Mr Ahmadinejad was widely reviled in the West last year for saying the Holocaust was "a myth" and that Israel should be "wiped off the map". Later he said he did not know if the slaughter of six million Jews really happened, condemned laws in some European countries against Holocaust denial, and said that if Europe felt guilt about the Jews, it should create a homeland for them on European soil.

Against this background, a two-day conference on the Holocaust, starting in Tehran tomorrow, has attracted considerable suspicion abroad. The Foreign Affairs Ministry, which is running the event, says 67 international researchers will attend, including some from Britain and Germany. It is not yet clear whether they will include known revisionists or respected academics, but Khaled Mahameed, a lawyer who set up the Arab world's first Holocaust museum in Nazareth, said he had been invited to speak.

However, Mr Ahmadinejad has been condemned on the eve of the conference by Mahmoud al-Safadi, who was sentenced to 27 years by Israel for throwing Molotov cocktails during the 1988 intifada. In an open letter to the Iranian president, he says that Mr Ahmadinejad's stance is a "great disservice to popular struggles the world over".

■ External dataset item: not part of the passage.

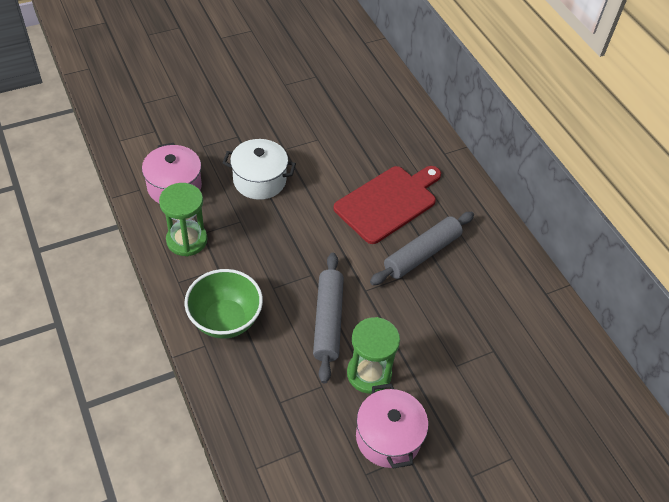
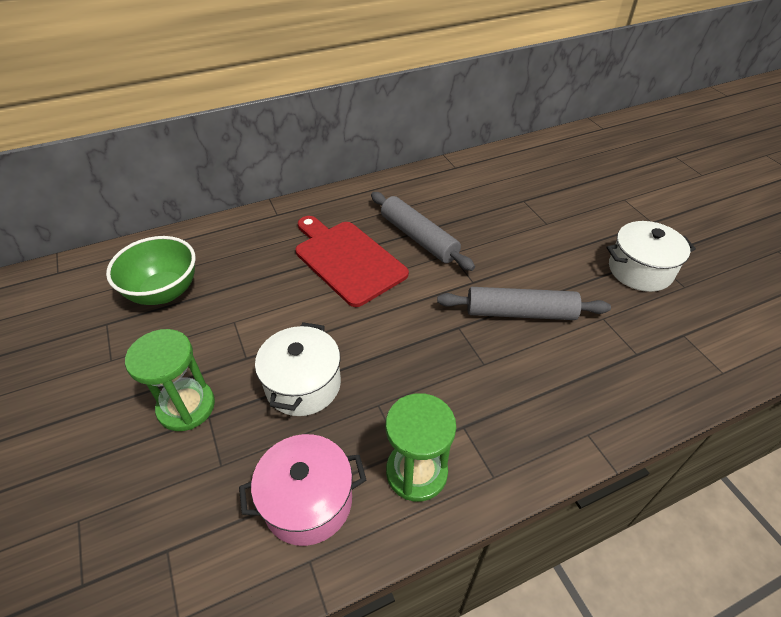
camera: 85 degrees left, 5 degrees down
(225, 320) = (543, 413): green bowl -> green bowl (164, 292)
(369, 373) = (575, 281): green hourglass -> green hourglass (186, 407)
(388, 437) = (640, 270): pink pot -> white pot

"Perhaps you see Holocaust denial as an expression of support for the Palestinians," he writes. "Here, too, you are wrong. We struggle for our existence and our rights, and against the historic injustice that was dealt us in 1948.

"Our success and our independence will not be gained by denying the genocide perpetrated against the Jewish people, even if parts of this people are the very forces that occupy and dispossess us to this day."

Mr Safadi says that reading the works of Arab intellectuals helped convince him that the Holocaust was a historical fact.